20th August 2014(Stroudley Walk Post Office)
When Bow's gloomy Post Office closed in 2014 and relocated to the back of the Nisa supermarket on Bow Road, a lot of us wondered what the old building would become. If you had 'M.A. Halal Grocery Meat & Fish Bazar' in the sweepstake, you have been proved correct. You can also have a prize for 'Stroudley Walk Grocery' because the post office's customer waiting area has been transformed into a separate unit with an almost identical offering. The chip shop nextdoor is long gone and now specialises in grilled chicken.
30th May 2005(Big Brother - the housemates)

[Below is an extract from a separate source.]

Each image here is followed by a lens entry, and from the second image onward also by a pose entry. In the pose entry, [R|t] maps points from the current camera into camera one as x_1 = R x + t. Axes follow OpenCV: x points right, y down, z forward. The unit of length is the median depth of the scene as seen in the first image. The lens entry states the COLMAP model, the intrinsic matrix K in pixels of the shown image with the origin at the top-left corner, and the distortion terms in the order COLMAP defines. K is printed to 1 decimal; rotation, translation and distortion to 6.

In its early years this blog was a lot more interested in Big Brother than you were. So I'm wildly excited to discover that Channel 4 are to rescreen ten classic episodes to celebrate the show's 20th anniversary, five next week and five the week after. They'll actually be on E4 rather than C4, so don't worry you won't be forced to watch them, but I will be glued at 9pm with a big grin on my face. [trailer]

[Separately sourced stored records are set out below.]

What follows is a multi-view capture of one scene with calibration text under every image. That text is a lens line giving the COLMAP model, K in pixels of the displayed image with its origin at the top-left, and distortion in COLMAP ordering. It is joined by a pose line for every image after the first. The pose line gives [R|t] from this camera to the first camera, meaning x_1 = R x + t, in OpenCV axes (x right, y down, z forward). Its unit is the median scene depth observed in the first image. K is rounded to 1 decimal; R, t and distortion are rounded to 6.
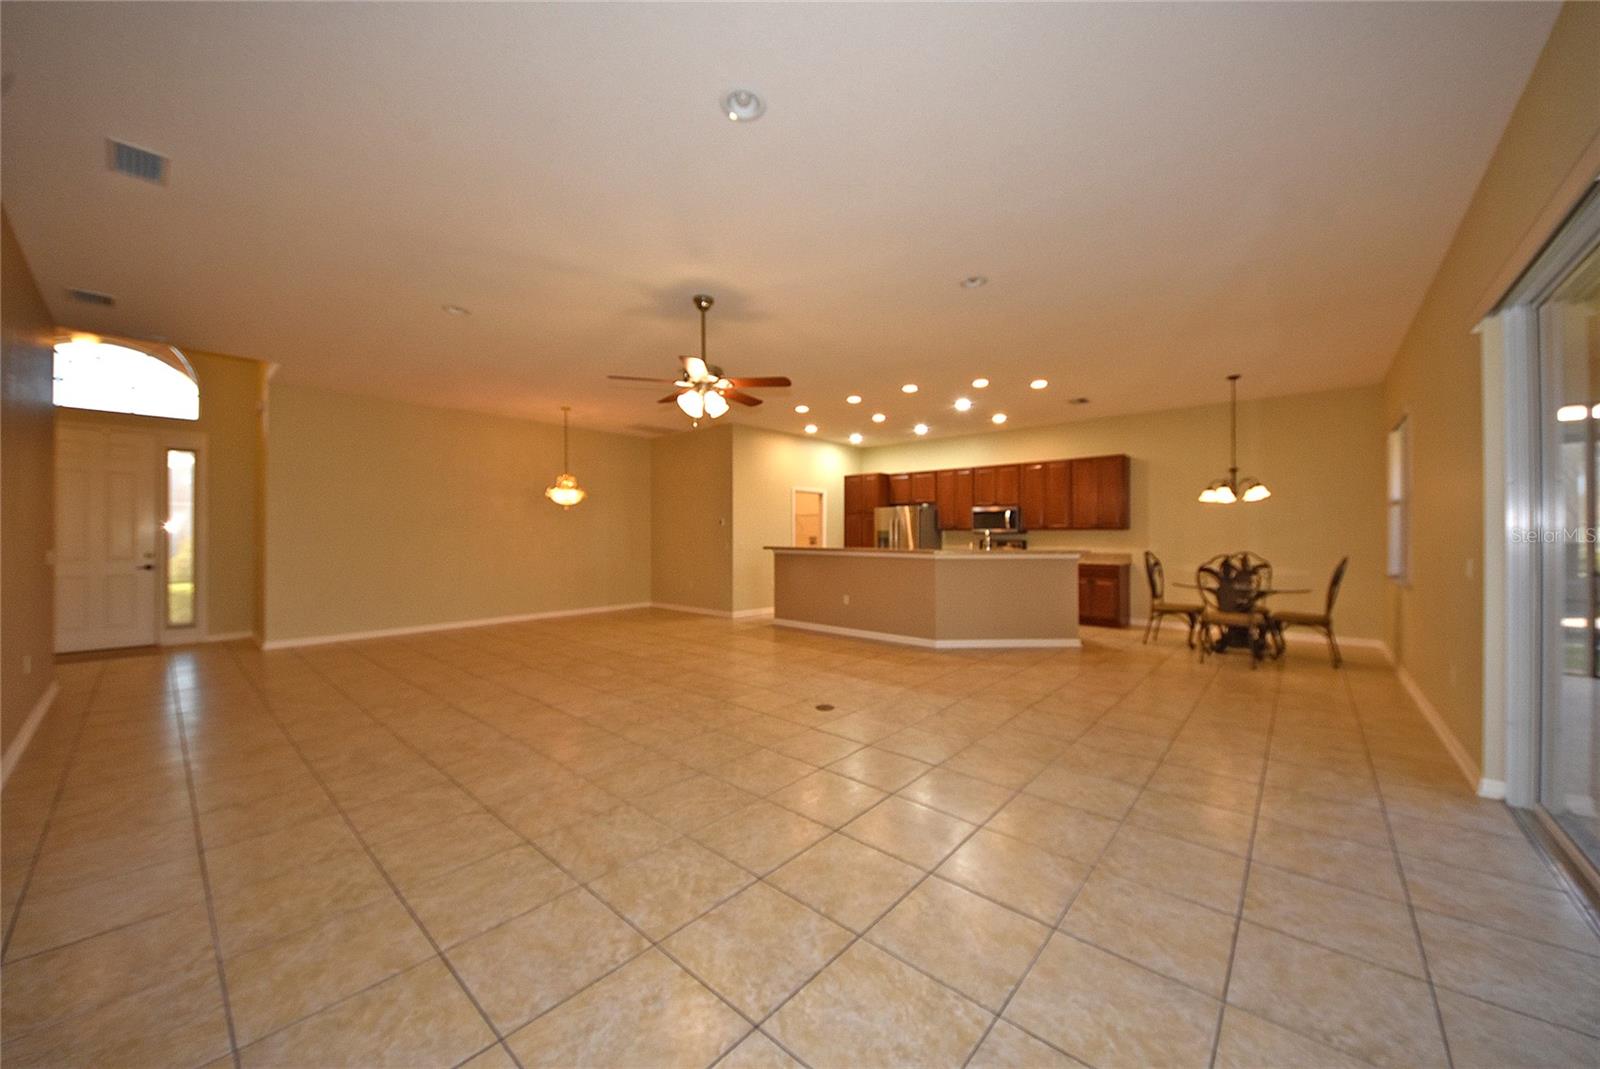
lens RADIAL K [[578.1, 0, 814.7], [0, 578.1, 530.8], [0, 0, 1]] dist [-0.019501, 0.000206]
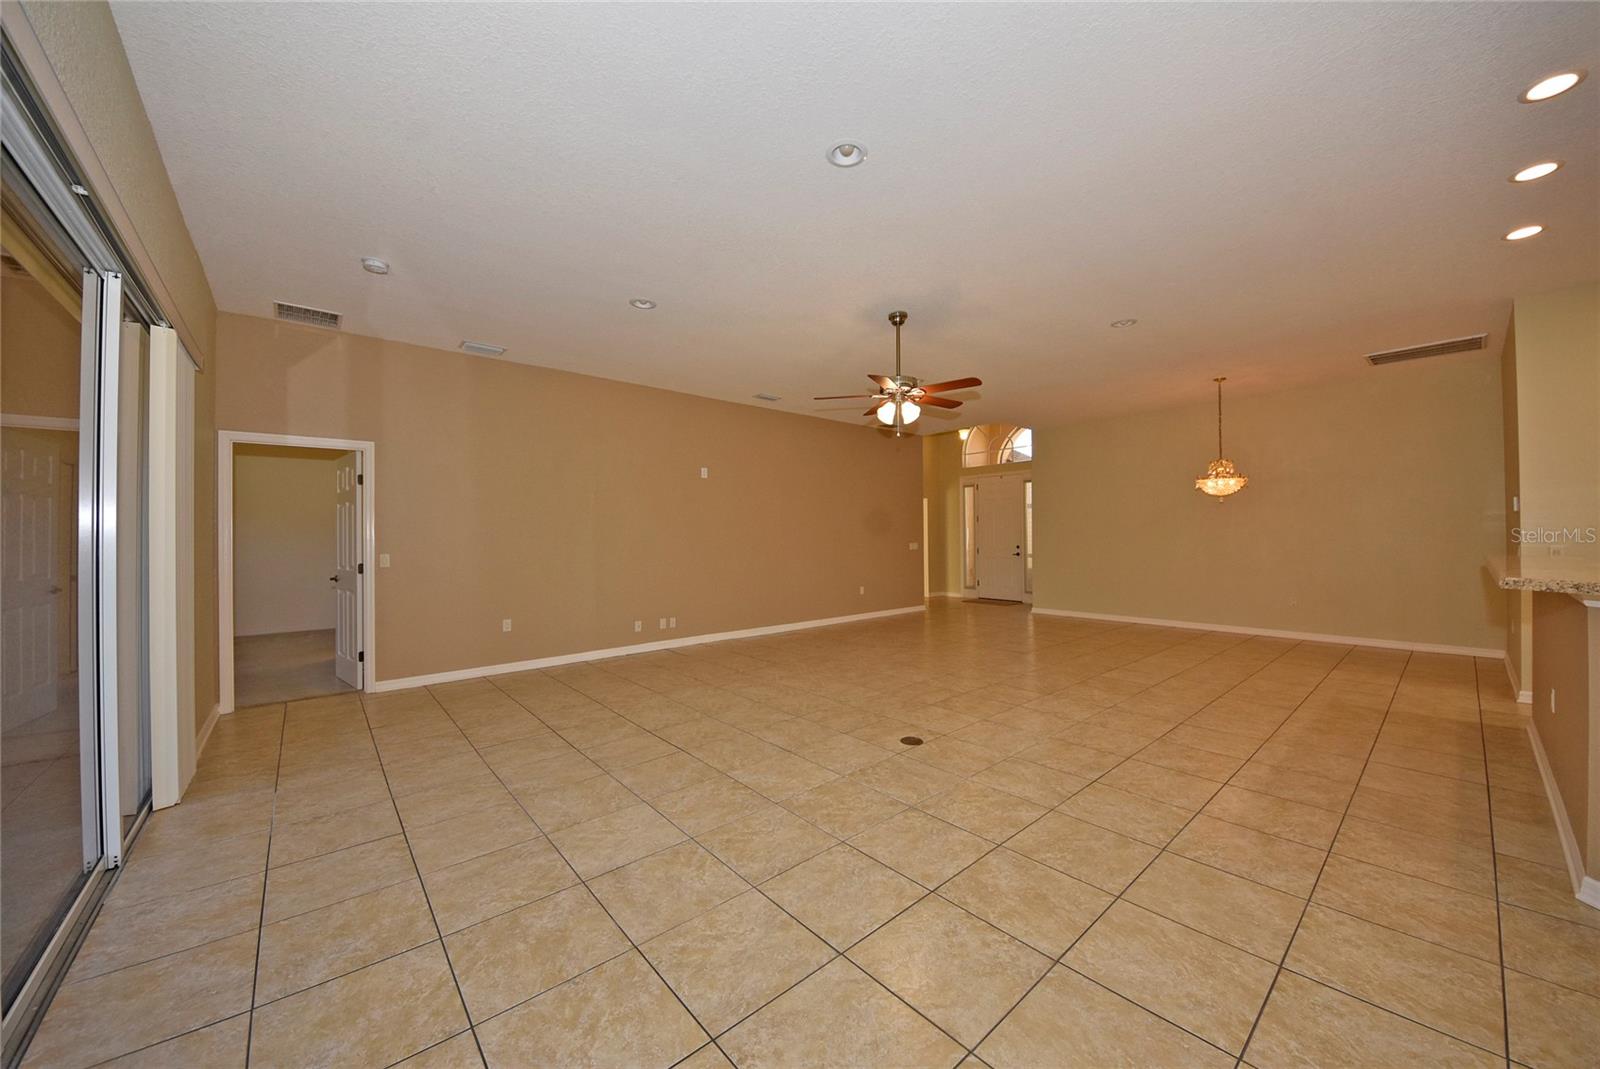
lens RADIAL K [[585.1, 0, 808.6], [0, 585.1, 529.2], [0, 0, 1]] dist [-0.023526, -0.000365]
pose [[-0.142029, -0.001614, -0.989861, 1.232230], [0.003712, 0.999991, -0.002163, -0.002795], [0.989856, -0.003981, -0.142021, 1.351888]]
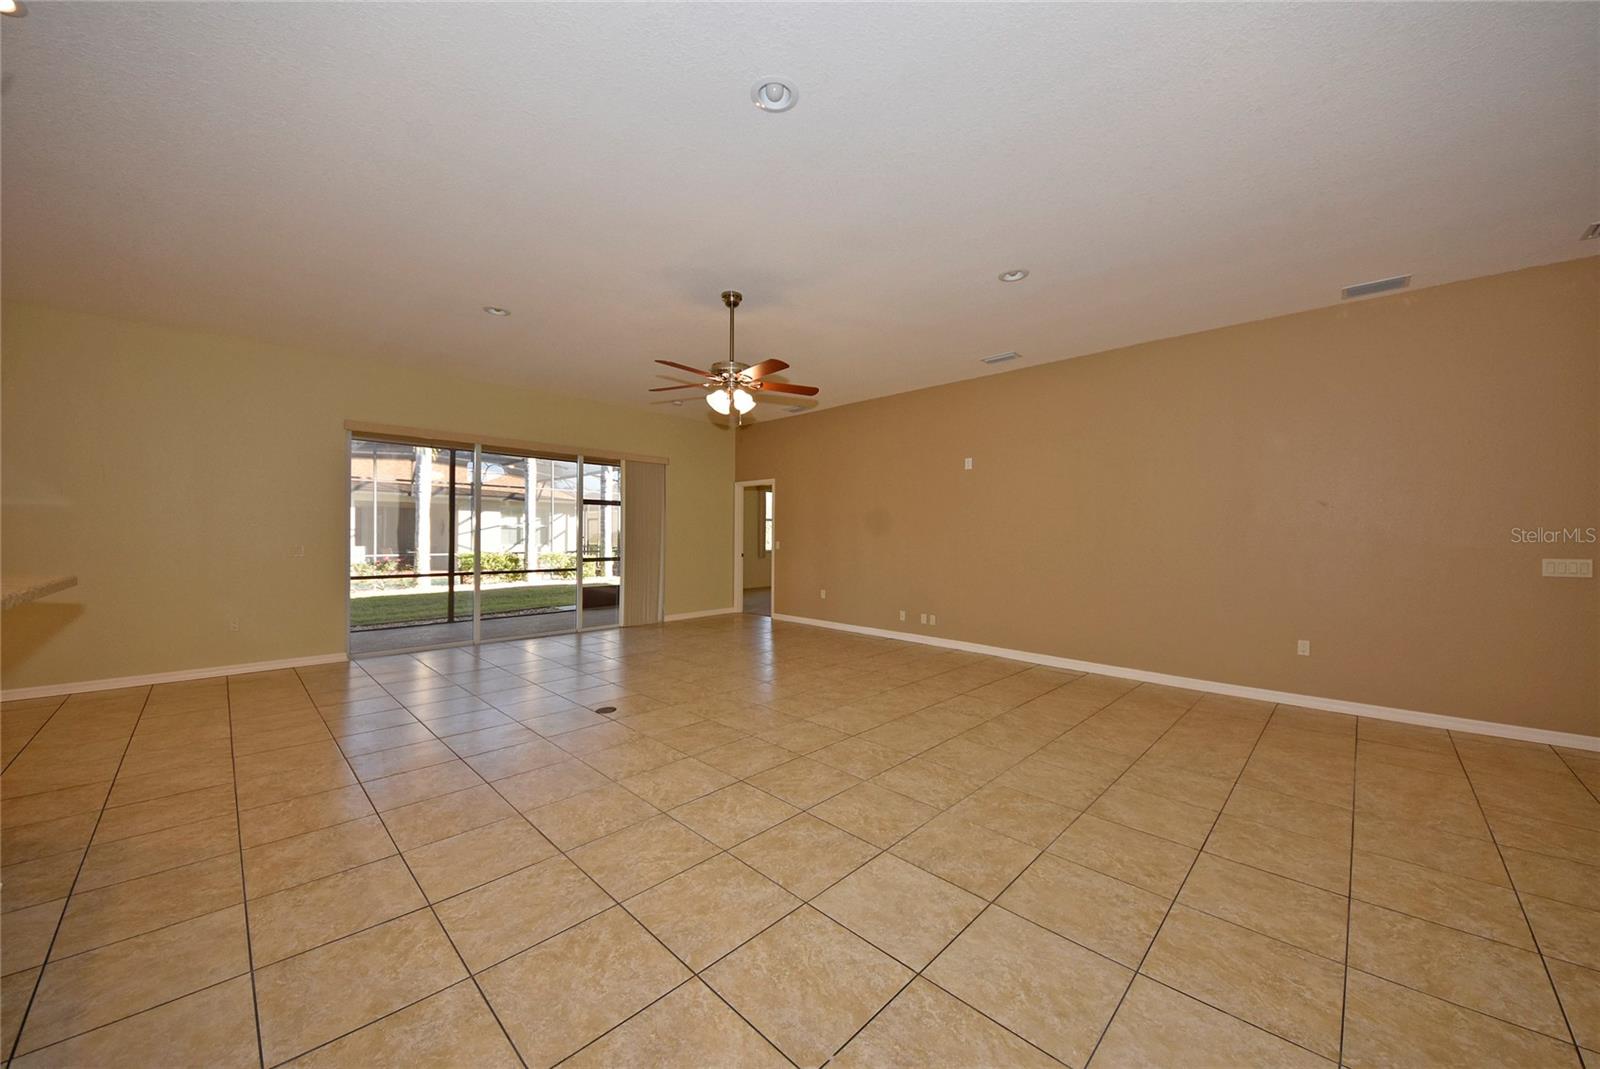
lens RADIAL K [[585.1, 0, 808.6], [0, 585.1, 529.2], [0, 0, 1]] dist [-0.023526, -0.000365]
pose [[-0.998562, -0.001544, 0.053594, -0.519887], [-0.001235, 0.999982, 0.005801, -0.009662], [-0.053602, 0.005726, -0.998546, 2.734062]]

9th June 2020(Robert Milligan)
I'm disappointed in you. Yesterday I copied the inscription on Robert Milligan's statue - A Merchant of London To Whose Genius, Perseverance and Guardian Care The Surrounding Great Work Principally Owes It's Design, Accomplishment And Regulation - and not one of you queried the rogue apostrophe. Usually we're ten-a-penny with grammar pedants, but yesterday either nobody noticed or they were too busy expressing entrenched opinions with wildly misplaced certainty. Don't worry, the plaque's since been boarded over and the apostrophe is no longer visible, so that's one bit of history everyone'll be glad to see erased.